Faktura podobno posinna być na wszystko czego się używa, pozatym OOo to raczej nie problem bo ux.pl sprzedaje go na faktury za sto pare złotych, a wszystko otrzymujesz w ladnym pudelku

----------

## Raku

a ja słyszałem, że wszystkie te problemy z OS brały się stąd, że programy te były księgowane w środkach trwałych z kwotą faktury 0 zł (nie wiem, czy piszę z sensem, bo się na tym nie znam - gdzieś na pcolu czytałem fragment dyskusji na ten temat i mniej więcej coś takiego zapamiętałem). Urząd Skarbowy dopierdzielał się do tego ponieważ nie mogło to być w ten sposób wpisane - faktura nie może mieć wartości 0 zł. Rozwiązanie problemu było takie, aby nie wpisywać systemów operacyjnych i innych programów OS w środki trwałe firmy.

Dlaczego nikt nie fakturuje Mozilli, Gadu-gadu, Skype'a czy innych programów Freeware / OS nie będących systemami operacyjnymi i pakietami biurowymi?

Jeśli już pracujecie i macie na swoich biurkach firmowe komputery (z Windowsem), zobaczcie, ile macie zainstalowanych programów ściągniętych z internetu. Z iloma kombinowaliście, żeby mieć na nie fakturę?

----------

## qermit

A czy można kupić płytę instalacyjną Gentoo na nieograniczoną ilość stanowisk, albo samą fakturę w jakimś sklepie komputerowym?
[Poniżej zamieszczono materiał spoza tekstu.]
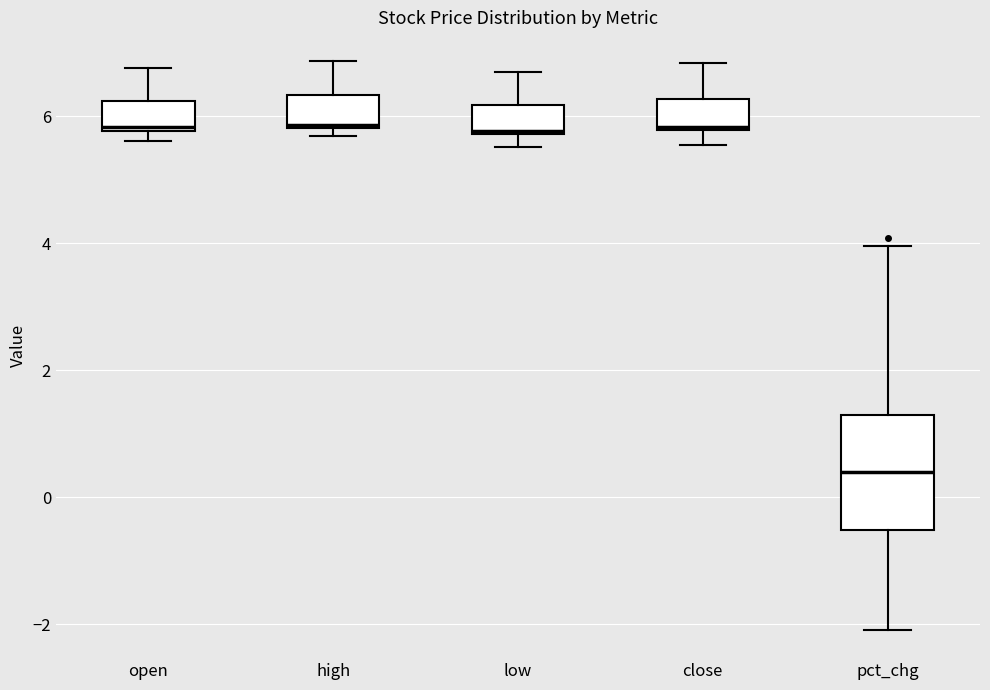

Reading left to right, read every box against the y-axis: the position of its median line, the range the box covers, and the ends of its whiskers. The values are not printed on the chart, so give them approximately, as read against the axis.

open: median 5.8, box 5.8 to 6.2, whiskers 5.6 to 6.8
high: median 5.8, box 5.8 to 6.4, whiskers 5.6 to 6.8
low: median 5.8, box 5.8 to 6.2, whiskers 5.6 to 6.8
close: median 5.8, box 5.8 to 6.2, whiskers 5.6 to 6.8
pct_chg: median 0.4, box -0.6 to 1.2, whiskers -2.0 to 4.0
Problem z open office chyba nie jest taki duży, bo po kompilacji w gentoo jest napisane coś w stylu "This product has been created by Gento Linux based on OpenOffice.org using the LGPL"

----------

## Raku

a ja znów zapytam: po co wam faktura?

----------

## Eeeyeore

Pracuję w firmie - kilkanascie stanowisk @win 3x Ubuntu ,2x Slackware i ja mam gentoo + win.

Przeżyłem 1 zlecony audyt, 3 badania bilansów, 2 kontrole z US

Nie trzeba kupować żadnych gazet, jeśli już Chcecie kupić to je normalnie księgujecie jako koszt prowadzenia działalności.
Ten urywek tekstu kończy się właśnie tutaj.